▶ _INPUT_:
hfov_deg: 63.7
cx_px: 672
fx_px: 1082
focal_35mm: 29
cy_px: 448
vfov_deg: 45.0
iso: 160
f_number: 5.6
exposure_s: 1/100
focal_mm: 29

...

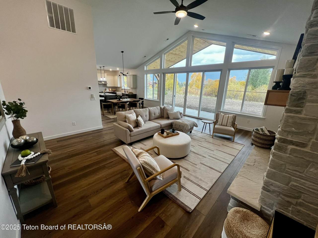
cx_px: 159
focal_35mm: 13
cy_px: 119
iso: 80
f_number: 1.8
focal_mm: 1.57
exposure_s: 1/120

▶ _DIRECTIONS FOR THIS TASK_:
Using the records above, restate word for word the lines from the one with "focal_35mm: 29" through the one with "focal_mm: 29", both included.

▶ _REPLY_:
focal_35mm: 29
cy_px: 448
vfov_deg: 45.0
iso: 160
f_number: 5.6
exposure_s: 1/100
focal_mm: 29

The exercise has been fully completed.